In addition to the ocssd.bin process which is responsible, among other things, for the network
and disk heartbeats, Oracle Clusterware 11g Release 2 uses two new monitoring processes
cssdagent and cssdmonitor , which run with the highest real-time scheduler priority and are also
able to fence a server.
– Find out PID for cssdagent
[root@host02 lastgasp]# ps -ef |grep cssd |grep -v grep
root 5085 1 0 09:45 ? 00:00:00 /u01/app/11.2.0/grid/bin/cssdmonitor
root 5106 1 0 09:45 ? 00:00:00 /u01/app/11.2.0/grid/bin/cssdagent
grid 5136 1 0 09:45 ? 00:00:02 /u01/app/11.2.0/grid/bin/ocssd.bin
– Find out the scheduling priority of cssdagent
[root@host02 lastgasp]# chrt -p 5106
pid 5106′s current scheduling policy: SCHED_RR
pid 5106′s current scheduling priority: 99
Since cssdagent and cssdmonitor have schedulilng priority of 99 stopping them can reset a server in case :
• there is some problem with the ocssd.bin process
• there is some problem with OS scheduler
. CPU starvation
• OS is locked up in a driver or hardware (e.g. I/O call)
Both of them are also associated with an undocumented timeout. In case the execution of the
processes stops for more than 28 sec., the node will be evicted.
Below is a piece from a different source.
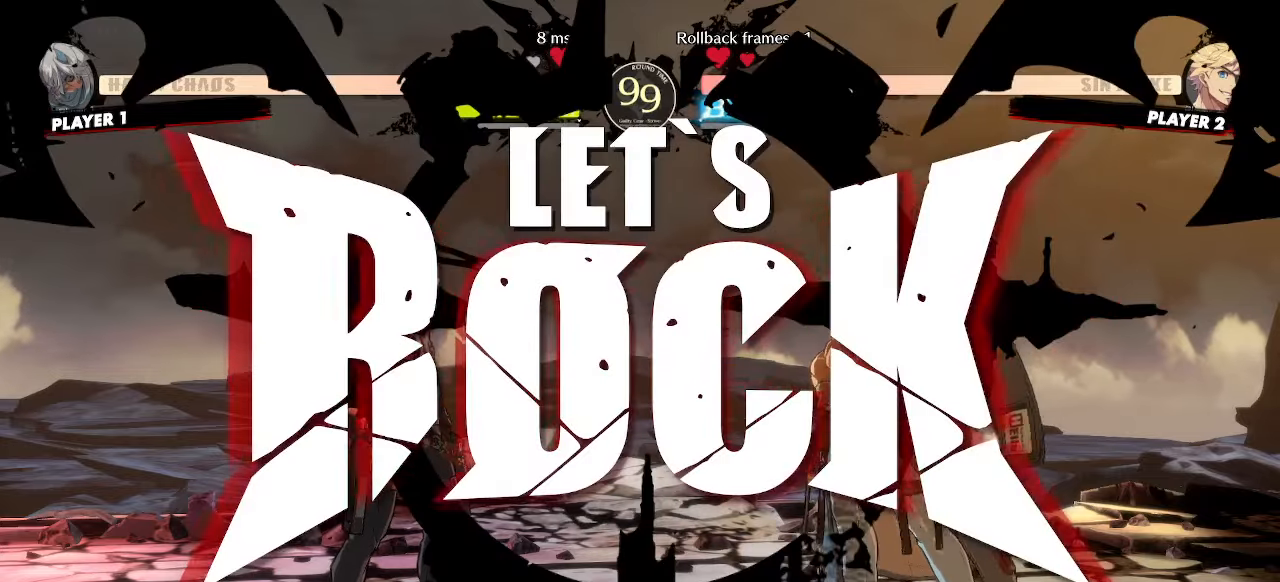
{"dt_ms": 500, "buttons": ["DPAD_LEFT"], "events": [[50, "DPAD_RIGHT", "up"], [133, "DPAD_LEFT", "down"], [250, "DPAD_DOWN", "down"], [500, "DPAD_DOWN", "up"]]}
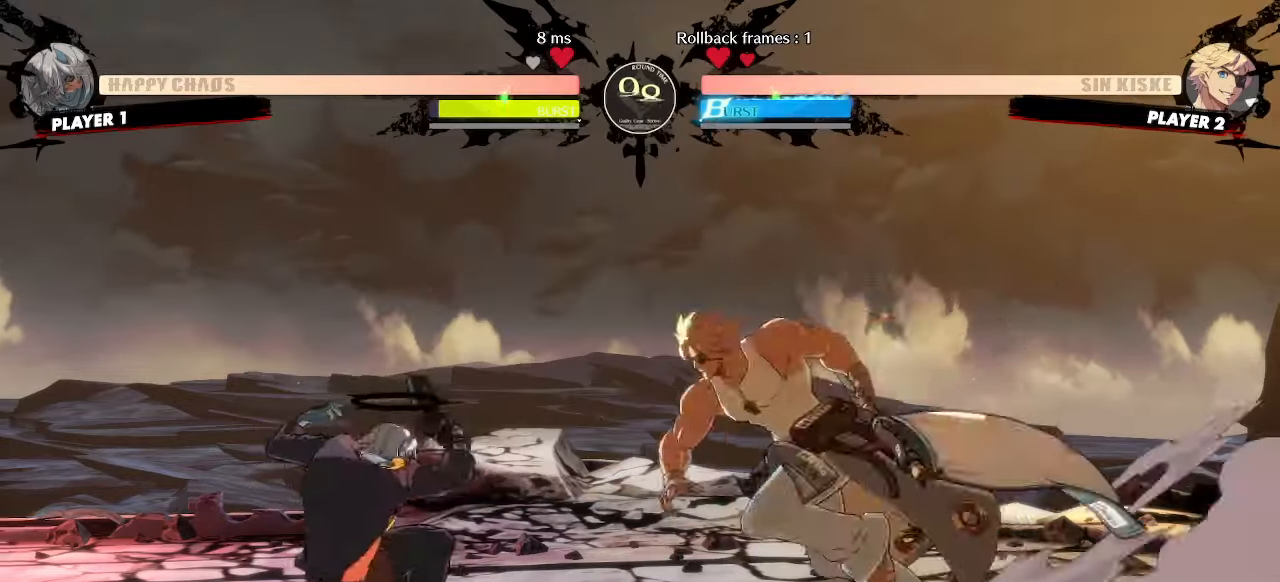
{"dt_ms": 500, "buttons": [], "events": [[17, "DPAD_LEFT", "up"], [33, "HS", "down"], [117, "HS", "up"]]}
– Let us stop the execution of cssdagent for 40 secs
root@rac1 ~]# kill -STOP 5106; sleep 40; kill -CONT 5106
– check the alert log of host01 –
– Node2 is rebooted
[grid@host01 host01]$ tailf /u01/app/11.2.0/grid/log/host01/alerthost01.log
[ohasd(12412)]CRS-8011:reboot advisory message from host: host02, component: ag100946, with time stamp: L-2012-11-09-
[ohasd(12412)]CRS-8013:reboot advisory message text: Rebooting after limit 28100 exceeded; disk timeout 28100, network
timeout 27880, last heartbeat from CSSD at epoch seconds 352436647.013, 34280 milliseconds ago based on invariant clock
– Node 2 is rebooted and network connection with it breaks
value of 294678040
[cssd(14493)]CRS-1612:Network communication with node host02 (2) missing for 50% of timeout interval. Removal of this node
from cluster in 14.330 seconds
[cssd(14493)]CRS-1611:Network communication with node host02 (2) missing for 75% of timeout interval. Removal of this node
from cluster in 7.310 seconds
[cssd(14493)]CRS-1610:Network communication with node host02 (2) missing for 90% of timeout interval. Removal of this node
from cluster in 2.300 seconds
[cssd(14493)]CRS-1632:Node host02 is being removed from the cluster in cluster incarnation 247848834
[cssd(14493)]CRS-1601:CSSD Reconfiguration complete. Active nodes are host01 .
[crsd(14820)]CRS-5504:Node down event reported for node ‘host02′.
[crsd(14820)]CRS-2773:Server ‘host02′ has been removed from pool ‘Generic’.
[crsd(14820)]CRS-2773:Server ‘host02′ has been removed from pool ‘ora.orcl’.